**Problem to solve:**
Taking the lines below one at a time, count those with the string "correct" and give the result alone.

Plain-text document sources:
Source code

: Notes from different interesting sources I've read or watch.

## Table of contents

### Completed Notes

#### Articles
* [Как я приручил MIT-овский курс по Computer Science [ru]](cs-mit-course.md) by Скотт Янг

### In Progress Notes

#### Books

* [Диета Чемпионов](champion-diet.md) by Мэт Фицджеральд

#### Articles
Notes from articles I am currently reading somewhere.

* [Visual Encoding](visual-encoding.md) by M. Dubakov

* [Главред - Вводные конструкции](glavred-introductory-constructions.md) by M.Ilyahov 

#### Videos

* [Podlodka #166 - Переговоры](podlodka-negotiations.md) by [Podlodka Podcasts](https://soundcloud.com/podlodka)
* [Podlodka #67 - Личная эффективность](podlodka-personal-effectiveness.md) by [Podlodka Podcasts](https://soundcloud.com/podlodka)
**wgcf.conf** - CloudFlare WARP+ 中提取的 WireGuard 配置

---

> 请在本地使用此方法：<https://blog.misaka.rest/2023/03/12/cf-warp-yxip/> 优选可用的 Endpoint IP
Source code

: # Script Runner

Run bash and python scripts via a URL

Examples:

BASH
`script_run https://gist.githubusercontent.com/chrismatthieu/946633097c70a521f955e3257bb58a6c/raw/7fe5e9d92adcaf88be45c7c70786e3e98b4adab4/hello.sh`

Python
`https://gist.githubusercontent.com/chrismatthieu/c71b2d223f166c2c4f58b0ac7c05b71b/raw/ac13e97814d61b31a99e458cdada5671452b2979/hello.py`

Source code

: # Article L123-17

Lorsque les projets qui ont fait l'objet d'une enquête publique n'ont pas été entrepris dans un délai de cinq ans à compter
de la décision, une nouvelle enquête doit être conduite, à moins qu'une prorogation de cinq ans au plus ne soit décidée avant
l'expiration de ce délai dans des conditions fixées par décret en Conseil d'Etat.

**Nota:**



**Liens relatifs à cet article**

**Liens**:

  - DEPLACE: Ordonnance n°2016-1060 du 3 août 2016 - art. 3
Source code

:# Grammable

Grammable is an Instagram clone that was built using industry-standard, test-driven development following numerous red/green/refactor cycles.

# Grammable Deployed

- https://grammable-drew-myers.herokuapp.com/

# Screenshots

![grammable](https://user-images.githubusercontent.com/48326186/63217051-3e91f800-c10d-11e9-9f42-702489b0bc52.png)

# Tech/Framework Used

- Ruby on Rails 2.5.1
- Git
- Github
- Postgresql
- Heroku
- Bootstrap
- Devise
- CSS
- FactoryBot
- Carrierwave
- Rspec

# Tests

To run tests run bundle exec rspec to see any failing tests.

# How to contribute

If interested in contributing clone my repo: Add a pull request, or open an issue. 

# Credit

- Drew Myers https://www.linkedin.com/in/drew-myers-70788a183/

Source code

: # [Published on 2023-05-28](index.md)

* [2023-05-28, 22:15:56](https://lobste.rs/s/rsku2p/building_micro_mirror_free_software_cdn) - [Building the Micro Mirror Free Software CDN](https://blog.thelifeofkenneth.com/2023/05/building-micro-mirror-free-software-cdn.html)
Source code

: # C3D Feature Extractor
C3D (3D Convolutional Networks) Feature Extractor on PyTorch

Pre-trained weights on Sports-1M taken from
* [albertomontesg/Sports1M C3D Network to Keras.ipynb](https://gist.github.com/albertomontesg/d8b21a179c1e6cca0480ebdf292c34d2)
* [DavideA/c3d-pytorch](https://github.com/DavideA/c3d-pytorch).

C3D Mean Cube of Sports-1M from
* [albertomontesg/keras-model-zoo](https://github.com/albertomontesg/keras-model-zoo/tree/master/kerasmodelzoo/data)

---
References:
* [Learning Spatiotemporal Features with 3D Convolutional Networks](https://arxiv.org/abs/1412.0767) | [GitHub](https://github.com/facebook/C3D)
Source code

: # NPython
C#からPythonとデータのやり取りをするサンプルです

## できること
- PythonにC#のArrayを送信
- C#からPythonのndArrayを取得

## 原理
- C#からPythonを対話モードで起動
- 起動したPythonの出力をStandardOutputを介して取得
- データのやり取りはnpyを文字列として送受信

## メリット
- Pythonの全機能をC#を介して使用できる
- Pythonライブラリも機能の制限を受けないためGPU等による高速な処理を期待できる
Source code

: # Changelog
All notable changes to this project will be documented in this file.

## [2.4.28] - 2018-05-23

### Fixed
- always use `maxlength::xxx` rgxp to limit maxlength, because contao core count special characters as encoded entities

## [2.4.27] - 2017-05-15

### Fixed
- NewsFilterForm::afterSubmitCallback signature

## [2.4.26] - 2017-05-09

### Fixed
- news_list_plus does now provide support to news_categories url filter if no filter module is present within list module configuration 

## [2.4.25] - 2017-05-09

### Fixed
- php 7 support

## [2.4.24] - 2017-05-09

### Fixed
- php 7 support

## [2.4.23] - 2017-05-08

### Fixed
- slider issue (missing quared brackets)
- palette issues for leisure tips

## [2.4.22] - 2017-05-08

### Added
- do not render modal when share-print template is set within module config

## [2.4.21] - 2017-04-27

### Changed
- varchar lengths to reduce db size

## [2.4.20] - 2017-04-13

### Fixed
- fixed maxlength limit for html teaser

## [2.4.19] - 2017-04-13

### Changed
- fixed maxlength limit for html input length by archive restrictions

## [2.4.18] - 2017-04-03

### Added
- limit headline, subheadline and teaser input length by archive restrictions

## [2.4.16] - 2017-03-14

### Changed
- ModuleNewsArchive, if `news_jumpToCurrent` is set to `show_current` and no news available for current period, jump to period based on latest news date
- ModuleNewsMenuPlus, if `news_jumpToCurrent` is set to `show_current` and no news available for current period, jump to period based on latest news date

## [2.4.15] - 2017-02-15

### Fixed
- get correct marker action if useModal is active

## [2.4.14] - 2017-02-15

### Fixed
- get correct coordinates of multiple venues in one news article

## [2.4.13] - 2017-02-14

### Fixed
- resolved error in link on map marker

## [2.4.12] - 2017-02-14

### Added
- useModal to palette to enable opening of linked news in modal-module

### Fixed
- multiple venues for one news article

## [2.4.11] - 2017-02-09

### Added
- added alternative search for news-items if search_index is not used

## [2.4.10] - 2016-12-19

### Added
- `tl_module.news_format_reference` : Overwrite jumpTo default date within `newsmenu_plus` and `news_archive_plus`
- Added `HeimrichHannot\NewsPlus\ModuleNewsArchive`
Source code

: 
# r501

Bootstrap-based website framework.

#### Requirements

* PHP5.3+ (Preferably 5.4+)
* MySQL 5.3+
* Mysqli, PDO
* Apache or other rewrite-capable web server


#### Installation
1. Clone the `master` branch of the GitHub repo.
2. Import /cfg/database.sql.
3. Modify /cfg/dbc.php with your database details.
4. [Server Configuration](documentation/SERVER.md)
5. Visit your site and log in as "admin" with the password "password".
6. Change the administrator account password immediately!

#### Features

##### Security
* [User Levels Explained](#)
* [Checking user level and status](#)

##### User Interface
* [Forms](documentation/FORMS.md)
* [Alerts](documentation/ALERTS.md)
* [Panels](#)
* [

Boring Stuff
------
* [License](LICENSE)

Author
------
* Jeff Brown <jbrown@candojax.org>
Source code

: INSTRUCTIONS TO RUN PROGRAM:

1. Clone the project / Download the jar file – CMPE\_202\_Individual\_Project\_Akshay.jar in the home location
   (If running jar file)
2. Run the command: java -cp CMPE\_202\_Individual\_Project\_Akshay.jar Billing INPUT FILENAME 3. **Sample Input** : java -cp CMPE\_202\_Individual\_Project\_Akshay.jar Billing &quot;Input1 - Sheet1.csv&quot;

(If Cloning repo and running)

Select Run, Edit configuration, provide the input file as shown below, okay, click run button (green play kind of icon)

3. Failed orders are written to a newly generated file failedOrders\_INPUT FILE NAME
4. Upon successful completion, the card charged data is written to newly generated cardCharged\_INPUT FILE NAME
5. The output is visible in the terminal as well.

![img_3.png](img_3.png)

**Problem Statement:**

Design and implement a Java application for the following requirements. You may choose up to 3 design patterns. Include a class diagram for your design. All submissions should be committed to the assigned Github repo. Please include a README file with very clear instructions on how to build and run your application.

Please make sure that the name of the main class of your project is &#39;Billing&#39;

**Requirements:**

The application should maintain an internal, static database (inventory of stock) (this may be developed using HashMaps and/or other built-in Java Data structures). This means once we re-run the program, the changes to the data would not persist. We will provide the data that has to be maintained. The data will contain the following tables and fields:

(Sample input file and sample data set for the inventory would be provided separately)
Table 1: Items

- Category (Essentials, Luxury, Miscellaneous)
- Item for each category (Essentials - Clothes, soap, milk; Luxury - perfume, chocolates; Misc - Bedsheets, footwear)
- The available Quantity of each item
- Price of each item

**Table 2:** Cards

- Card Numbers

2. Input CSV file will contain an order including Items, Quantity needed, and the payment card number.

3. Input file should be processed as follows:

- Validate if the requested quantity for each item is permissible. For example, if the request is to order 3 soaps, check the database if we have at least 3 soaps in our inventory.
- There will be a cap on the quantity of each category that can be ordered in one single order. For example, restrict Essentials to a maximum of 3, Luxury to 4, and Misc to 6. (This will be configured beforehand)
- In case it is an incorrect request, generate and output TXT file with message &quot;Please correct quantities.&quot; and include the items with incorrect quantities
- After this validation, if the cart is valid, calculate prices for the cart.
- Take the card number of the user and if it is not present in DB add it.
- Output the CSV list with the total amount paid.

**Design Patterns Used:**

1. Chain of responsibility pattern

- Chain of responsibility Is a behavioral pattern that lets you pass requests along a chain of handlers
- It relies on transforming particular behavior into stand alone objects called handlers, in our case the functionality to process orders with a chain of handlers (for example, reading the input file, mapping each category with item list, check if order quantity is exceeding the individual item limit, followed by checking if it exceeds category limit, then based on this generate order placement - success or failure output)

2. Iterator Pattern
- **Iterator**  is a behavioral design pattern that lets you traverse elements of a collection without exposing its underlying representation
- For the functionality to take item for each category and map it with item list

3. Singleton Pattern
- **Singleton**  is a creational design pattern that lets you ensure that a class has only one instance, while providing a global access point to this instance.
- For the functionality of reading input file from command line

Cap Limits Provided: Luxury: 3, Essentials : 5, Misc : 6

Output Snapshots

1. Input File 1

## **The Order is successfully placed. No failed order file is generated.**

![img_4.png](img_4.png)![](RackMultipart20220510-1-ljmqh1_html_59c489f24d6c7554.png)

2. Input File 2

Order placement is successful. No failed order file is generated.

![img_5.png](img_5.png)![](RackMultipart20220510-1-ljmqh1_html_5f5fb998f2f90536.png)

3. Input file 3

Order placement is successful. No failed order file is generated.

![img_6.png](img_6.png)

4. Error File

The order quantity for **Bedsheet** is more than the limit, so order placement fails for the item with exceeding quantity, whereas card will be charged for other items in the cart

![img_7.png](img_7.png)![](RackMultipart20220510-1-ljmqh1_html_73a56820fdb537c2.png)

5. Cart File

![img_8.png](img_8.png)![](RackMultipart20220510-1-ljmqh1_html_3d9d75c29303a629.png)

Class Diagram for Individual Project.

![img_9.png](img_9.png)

**Reply:**
3